What to do
Continue the forum discussion below about unrecoverable read errors on hard disks and RAID rebuilds, starting right after its final sentence.

Excerpted passage
--- START ---

Now apply this URE to your hard disk. They say that this magical 10^14 works out to 11.3 TB of information. So on a single 4tb hard drive, you would simply need to fill that drive and read the info back off it 4 times and it will give you an error. So it should be pretty simple to write a pattern to a disk and then read it back 4 times and you get your URE. You don't even need a raid to be able to do that test.. But funny, that doesn't happen. in day to day operation, you probably read well over 11.3tb of data off your hard dive in a year and we don't seem to have this mass drive failure or bad CRC errors on our files. A single disk has ZERO redundancy and so it can't simply calculate the missing bit of data from a URE.

So what does this URE really mean? if you read a single sector on a disk 10^14 times, statistically you the vast number of disks will start to fail. Now its a statistic, that means you are dealing with a bell curve that will have some disks failing well before that point, and some disks failing well after that point, but the vast majority of disks given a sizeable number of tests will start to fail around that point.

But your disk has billions upon billions of sectors, and each and every one of them has it's own URE. so that is why your disk does not fail and seems to keep on working day after day.

So then you get to your RAID scenario. There you have multiple disks, each with their own URE. And again you can't add a statistic up to give you a smaller number. For instance, if given the hypothetical statistic that you had a 1 in 10 chance of a single hard drive failing, that would not mean that if you put 10 drives into a RAID that one of those drives was defective. So how in any reasonable logic thinking way could Robin Harris get the idea that because a hard drive manufacturer publishes a URE of 10^14 that having 5 drives of 3tb would mean that in a rebuild you will fail? YOU CANNOT ADD STATISTICS TOGETHER!

Stop worrying about someone's misunderstanding of simple mathematics and just start using the devices that you have.

scottalanmiller

@scottalanmiller said in Responding to "This BS called URE" from Synology Forums:

It is really unfortunate when a bunch of tech people that know not much about statistics start to go on about how you are going to loose your SHR raid in rebuild because of URE.

--- END ---

Dataset entries

--- START ---

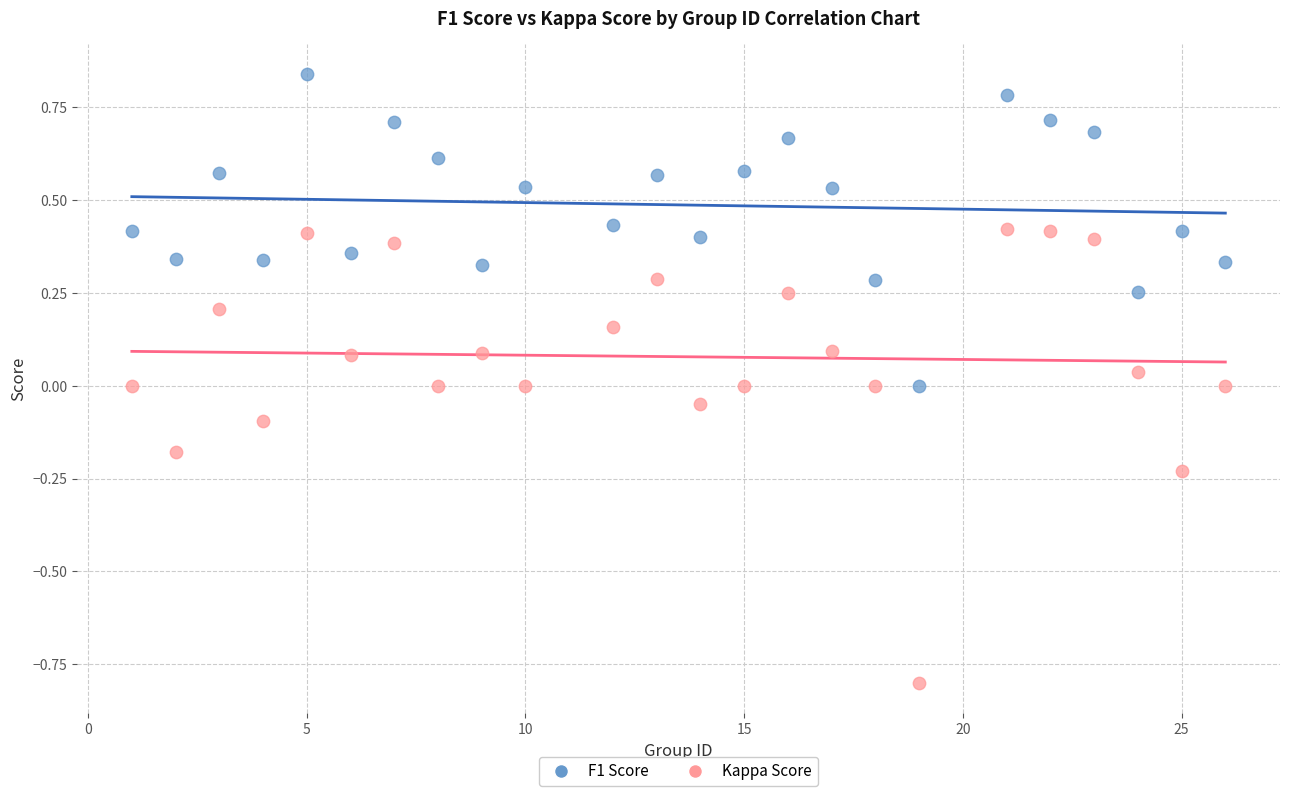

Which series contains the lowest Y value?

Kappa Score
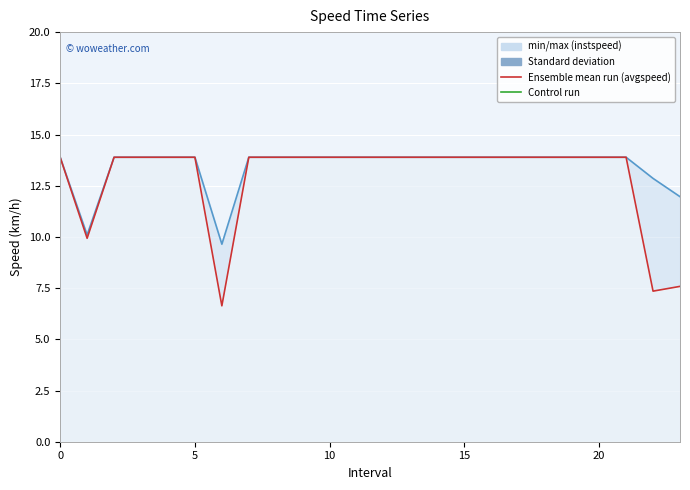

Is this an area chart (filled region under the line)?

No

--- END ---
--- START ---

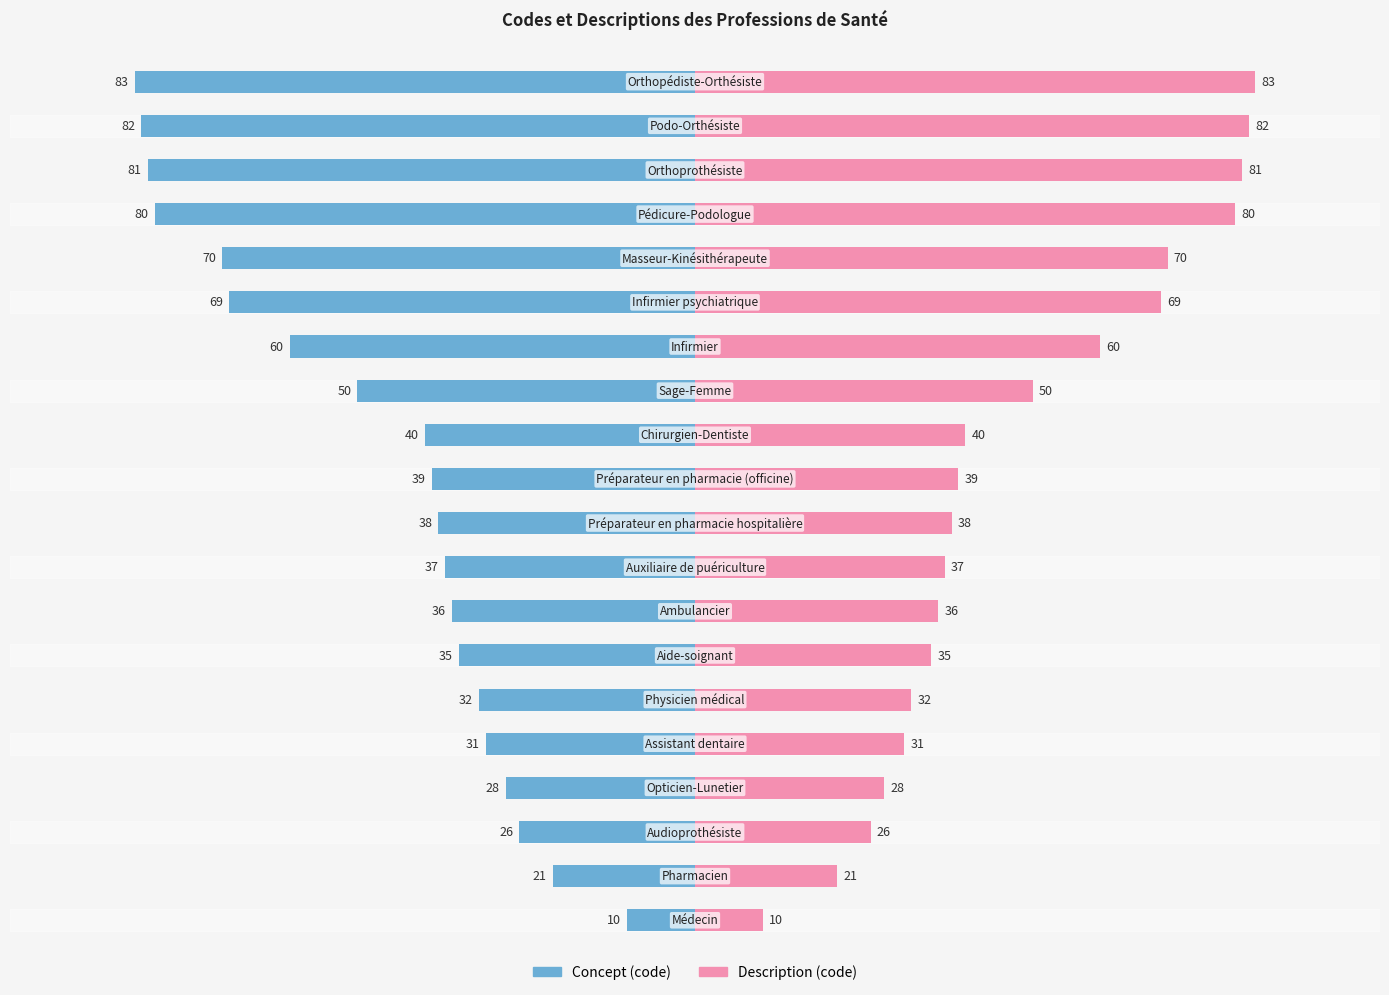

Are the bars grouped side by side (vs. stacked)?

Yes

--- END ---

Answer to this exercise
He starts off saying that people don't know statistics, but he doesn't say whom. The statistics I've seen in most URE discussions are accurate as a trained industrial engineer. Now, maybe he's seen some really bad math that the rest of us haven't seen where people are adding failure rates together (can't do that in stats) but no URE discussion I've been in has done that. So he must be looking in very different places. His lack of references makes this hard, we have to just accept that he is attempting to correct some people who don't know math that we have not encountered.

scottalanmiller

@scottalanmiller said in Responding to "This BS called URE" from Synology Forums:

Think of it this way. Everyone has heard of Russian Roulette, a single bullet in a chamber and you spin the cylinder around and it will randomly stop somewhere. Now there is 1 bullet and 5 additional empty chambers. so you have a 1 in 6 chance in pulling the trigger that the gun will go off. Now if you re-spin the cylinder and pull the trigger you chances are still 1 in 6. You could do this 7, 8, 9+ times and never get a bullet, as each and every time you spin, you reset the statistic,

Right. But the overall risk does not remain one in six. If you play Russian Roulette with the 1 in 6 chamber setup six times you get... 66.5% (go look it up, there is a lot of math involved.) That's a dangerous number, that is "assumed death". Sure, you can survive, but it isn't likely. Someone is likely going to die.

However, in Russian roulette we have multiple players. We generally assume six. In our storage systems we have only one player and that same player puts the same gun to their own head every time. In most cases it is mathematically equivalent to having two or three bullets in the chambers, not just one. Using the RR example is a math trick to make it emotionally feel safer than it really is, and even with RR it should feel insanely dangerous.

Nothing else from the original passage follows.